Curious about some prevalent mommy misconceptions? Let’s take a closer look at fact vs. fiction and debunk the most common pregnancy myths.

Myth: You’re Eating for Two

Surely you’ve heard the saying about eating for two. But is this common sense or mere fallacy? The truth is, the idea that a mom needs to eat double during pregnancy is a myth with no evidence to prove otherwise. After you become pregnant, some weight gain is typical, expected, and healthy. Yet, there’s no need to overeat or double your everyday food intake.

The American College of Obstetricians and Gynecologists (ACOG) recommends thinking about it as “eating twice as healthy” instead. Expecting mothers should speak with their doctor or care team about daily calorie concerns or personalized nutrition plans throughout each trimester.

Myth: You Have To Say Goodbye to Coffee or Caffeine

Fact vs. fiction: is coffee a total no-no during pregnancy? In point of fact, this topic is actually one of the most common pregnancy myths. In the past, healthcare providers advised against caffeine consumption, but experts in the field have noted that a moderate dose is safe with the right precautions in place. Again, moderation is key here.

The ACOG recommends not exceeding 200mg of caffeine or drinking more than a 12-ounce cup of coffee each day. Caffeine-fiends and java junkies should limit their savory sipping accordingly.

Myth: You Shouldn’t Exercise or Be Physically Active

Some women may feel that they shouldn’t be physically active during pregnancy. Be assured that mothers-to-be can and should exercise safely while pregnant. Unless advised otherwise by your healthcare provider, the ACOG encourages regular bouts of exercise as good practice for you and your future child’s health.

However, be sure to start slow and gentle, avoiding any new or overly strenuous activities. Even simple exercises—such as walking or swimming—or low-impact at-home training can benefit your mind, body, and baby.

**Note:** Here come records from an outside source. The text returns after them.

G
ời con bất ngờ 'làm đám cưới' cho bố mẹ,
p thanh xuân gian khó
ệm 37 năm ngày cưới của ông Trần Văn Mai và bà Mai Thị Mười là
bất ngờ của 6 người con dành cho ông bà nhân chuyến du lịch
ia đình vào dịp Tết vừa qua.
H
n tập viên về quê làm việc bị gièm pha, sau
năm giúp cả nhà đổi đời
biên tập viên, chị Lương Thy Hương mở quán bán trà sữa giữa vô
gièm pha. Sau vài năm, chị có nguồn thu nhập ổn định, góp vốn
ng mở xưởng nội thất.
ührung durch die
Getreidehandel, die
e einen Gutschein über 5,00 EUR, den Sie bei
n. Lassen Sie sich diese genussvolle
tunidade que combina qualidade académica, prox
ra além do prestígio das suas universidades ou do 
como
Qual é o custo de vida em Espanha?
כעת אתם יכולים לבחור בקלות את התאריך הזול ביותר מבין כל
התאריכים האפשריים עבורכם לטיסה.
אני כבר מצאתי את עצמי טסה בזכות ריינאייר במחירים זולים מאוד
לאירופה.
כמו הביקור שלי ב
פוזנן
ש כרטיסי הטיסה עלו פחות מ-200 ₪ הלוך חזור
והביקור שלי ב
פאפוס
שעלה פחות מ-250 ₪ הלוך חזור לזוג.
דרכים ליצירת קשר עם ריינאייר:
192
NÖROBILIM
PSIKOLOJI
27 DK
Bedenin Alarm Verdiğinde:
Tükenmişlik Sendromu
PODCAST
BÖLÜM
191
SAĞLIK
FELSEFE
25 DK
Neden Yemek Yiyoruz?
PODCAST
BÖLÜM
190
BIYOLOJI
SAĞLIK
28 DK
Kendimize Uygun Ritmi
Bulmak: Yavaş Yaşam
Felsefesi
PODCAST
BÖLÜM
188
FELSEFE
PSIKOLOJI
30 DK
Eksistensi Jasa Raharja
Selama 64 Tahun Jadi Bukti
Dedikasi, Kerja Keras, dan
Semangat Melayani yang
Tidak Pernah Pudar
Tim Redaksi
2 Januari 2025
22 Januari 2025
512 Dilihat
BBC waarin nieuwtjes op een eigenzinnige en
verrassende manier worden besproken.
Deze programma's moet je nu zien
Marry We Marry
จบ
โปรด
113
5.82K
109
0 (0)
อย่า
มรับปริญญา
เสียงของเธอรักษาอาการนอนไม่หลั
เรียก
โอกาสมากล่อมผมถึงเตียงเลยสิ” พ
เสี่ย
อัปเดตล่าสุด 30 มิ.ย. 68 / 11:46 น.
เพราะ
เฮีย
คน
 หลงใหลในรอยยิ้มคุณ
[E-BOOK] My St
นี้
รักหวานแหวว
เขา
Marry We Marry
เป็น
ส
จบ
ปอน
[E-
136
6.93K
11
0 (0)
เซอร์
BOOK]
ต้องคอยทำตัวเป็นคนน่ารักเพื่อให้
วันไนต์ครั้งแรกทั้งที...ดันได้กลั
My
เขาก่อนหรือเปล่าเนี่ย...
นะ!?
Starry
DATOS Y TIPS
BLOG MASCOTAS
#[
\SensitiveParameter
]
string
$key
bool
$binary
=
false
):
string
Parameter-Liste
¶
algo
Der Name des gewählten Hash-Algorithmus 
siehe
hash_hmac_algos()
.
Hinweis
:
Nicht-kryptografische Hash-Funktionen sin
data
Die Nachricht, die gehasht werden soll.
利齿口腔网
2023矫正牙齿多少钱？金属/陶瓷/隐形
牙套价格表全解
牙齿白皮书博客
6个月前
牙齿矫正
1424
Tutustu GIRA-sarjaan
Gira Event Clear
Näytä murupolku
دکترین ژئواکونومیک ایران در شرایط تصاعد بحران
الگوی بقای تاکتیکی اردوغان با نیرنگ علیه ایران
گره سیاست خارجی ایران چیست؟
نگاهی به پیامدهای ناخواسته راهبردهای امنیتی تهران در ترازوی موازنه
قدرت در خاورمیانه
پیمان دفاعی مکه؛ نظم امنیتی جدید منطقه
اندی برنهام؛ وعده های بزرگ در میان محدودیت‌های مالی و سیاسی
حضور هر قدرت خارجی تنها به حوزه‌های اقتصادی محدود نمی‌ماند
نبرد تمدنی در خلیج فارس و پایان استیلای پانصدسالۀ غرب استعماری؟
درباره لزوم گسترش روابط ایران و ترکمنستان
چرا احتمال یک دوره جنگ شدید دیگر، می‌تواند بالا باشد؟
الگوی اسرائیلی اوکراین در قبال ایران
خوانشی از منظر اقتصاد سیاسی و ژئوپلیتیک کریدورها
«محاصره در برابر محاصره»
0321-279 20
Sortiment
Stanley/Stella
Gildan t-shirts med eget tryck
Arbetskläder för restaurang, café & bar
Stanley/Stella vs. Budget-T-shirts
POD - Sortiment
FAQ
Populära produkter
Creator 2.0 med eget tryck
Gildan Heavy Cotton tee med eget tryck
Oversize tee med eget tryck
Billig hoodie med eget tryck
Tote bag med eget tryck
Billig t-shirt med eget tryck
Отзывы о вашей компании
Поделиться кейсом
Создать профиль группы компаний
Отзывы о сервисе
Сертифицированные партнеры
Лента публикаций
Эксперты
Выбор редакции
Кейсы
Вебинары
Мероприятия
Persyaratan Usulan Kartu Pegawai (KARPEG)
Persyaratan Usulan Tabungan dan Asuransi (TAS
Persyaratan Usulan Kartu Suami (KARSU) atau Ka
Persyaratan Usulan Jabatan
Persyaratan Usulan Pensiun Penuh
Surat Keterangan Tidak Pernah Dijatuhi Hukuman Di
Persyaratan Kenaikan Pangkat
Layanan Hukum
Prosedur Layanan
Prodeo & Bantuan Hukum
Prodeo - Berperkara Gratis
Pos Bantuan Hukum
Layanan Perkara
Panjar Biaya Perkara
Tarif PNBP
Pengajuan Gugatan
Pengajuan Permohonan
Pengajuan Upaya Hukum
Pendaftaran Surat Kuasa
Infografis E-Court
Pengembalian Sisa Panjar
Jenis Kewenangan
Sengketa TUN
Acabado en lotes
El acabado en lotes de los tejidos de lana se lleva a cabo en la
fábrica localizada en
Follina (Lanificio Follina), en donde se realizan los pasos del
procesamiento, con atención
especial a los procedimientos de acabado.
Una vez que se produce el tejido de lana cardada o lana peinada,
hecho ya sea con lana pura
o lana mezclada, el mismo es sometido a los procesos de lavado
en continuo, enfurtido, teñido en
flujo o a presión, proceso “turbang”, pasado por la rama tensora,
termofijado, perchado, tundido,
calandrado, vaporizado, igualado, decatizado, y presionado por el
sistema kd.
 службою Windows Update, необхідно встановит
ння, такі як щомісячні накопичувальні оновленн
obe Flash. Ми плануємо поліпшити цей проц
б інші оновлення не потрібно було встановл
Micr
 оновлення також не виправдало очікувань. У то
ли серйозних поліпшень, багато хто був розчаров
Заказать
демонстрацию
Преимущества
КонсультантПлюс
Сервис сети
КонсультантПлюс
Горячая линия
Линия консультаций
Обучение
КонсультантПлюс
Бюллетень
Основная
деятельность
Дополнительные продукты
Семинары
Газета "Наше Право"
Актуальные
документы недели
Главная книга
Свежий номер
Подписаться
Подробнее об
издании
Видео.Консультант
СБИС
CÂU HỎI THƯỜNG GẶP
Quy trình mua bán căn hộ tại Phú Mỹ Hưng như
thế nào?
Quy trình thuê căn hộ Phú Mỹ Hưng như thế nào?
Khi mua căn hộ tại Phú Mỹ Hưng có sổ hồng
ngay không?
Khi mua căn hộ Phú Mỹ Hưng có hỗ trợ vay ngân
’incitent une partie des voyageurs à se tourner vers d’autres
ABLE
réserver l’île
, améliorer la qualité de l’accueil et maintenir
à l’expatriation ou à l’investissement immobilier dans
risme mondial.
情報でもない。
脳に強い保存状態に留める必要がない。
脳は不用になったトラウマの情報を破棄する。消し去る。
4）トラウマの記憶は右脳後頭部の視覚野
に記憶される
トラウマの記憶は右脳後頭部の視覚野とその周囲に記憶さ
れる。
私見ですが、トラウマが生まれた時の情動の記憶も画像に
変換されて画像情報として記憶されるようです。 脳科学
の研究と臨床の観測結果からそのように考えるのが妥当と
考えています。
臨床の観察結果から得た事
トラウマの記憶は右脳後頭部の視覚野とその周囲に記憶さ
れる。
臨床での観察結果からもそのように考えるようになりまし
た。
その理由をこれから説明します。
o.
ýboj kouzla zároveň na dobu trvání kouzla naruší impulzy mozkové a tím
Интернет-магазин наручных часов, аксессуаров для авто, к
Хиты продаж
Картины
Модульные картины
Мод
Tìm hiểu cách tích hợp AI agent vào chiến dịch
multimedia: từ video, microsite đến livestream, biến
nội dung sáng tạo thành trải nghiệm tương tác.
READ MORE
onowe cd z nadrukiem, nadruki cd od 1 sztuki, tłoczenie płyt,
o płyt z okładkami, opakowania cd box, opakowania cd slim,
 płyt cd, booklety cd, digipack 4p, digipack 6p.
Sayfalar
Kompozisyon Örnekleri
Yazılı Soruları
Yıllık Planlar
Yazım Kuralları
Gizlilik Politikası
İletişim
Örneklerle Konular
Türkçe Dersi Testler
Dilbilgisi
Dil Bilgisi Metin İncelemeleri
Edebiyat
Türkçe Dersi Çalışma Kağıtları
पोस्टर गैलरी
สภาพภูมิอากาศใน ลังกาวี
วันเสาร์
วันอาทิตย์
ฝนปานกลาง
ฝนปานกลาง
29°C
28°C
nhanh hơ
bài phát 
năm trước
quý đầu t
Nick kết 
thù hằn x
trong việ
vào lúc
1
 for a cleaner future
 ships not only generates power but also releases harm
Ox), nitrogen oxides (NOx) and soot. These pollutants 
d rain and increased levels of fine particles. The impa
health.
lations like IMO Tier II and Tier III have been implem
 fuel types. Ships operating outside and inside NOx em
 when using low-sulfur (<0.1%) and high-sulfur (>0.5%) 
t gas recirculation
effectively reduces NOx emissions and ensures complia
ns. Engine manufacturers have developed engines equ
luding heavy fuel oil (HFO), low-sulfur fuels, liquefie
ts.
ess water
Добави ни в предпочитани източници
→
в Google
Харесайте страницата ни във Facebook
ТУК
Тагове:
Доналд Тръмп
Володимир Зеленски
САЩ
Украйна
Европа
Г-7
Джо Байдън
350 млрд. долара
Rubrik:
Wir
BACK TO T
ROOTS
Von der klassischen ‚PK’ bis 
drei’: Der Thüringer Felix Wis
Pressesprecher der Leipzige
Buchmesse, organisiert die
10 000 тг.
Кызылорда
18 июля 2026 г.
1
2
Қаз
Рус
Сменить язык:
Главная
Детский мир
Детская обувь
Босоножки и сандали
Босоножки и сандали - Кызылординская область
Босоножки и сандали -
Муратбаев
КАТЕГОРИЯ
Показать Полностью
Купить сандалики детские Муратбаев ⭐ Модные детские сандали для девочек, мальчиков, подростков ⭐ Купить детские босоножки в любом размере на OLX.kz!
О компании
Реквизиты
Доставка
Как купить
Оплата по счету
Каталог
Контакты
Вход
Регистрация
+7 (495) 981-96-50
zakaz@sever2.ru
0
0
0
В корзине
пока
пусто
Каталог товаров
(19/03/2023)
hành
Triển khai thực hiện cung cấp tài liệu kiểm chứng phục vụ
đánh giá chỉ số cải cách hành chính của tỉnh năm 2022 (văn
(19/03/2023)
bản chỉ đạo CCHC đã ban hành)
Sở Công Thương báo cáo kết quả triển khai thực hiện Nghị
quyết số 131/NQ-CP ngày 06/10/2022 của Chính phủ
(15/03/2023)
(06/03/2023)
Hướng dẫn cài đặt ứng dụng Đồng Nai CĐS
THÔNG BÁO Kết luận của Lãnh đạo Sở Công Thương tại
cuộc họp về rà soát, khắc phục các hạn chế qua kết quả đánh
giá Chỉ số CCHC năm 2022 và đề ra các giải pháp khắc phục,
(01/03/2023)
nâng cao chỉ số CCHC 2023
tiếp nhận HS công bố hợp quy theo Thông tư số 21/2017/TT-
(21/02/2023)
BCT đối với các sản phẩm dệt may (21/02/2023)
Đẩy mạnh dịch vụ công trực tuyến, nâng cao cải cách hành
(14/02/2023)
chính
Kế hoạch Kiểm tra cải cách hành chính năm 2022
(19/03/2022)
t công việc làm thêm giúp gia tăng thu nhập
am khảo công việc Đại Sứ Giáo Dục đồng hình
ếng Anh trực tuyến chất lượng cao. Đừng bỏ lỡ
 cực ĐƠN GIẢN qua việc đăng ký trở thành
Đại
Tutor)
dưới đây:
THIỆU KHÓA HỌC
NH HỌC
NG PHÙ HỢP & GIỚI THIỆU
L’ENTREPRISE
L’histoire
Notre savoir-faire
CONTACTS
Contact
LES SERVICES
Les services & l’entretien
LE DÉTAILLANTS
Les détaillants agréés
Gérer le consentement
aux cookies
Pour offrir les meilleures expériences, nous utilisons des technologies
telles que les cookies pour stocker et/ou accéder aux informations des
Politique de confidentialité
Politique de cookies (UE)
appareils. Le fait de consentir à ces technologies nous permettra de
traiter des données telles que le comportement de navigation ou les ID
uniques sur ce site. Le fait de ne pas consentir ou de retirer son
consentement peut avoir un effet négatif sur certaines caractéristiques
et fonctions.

Myth: You Can Predict Your Baby’s Gender

There’s a lot of idle talk out there about accurate gender prediction, including the theory of heart rate prognostication. No matter the method of choice, none of these guessing games or old wives’ tales offer solid proof of genuinely predicting the sex of your little one. This particular pregnancy myth isn’t harmful, though—feel free to use it at a baby shower or for fun with friends and family.

In practical terms, the only reliable predictive methods are either mid-pregnancy ultrasounds or prenatal analysis tests. Otherwise, you can wait until your bundle of joy is born to see the miracle you gave life to with your very own eyes. At the end of the day, you decide what’s best for you, your family, and your baby.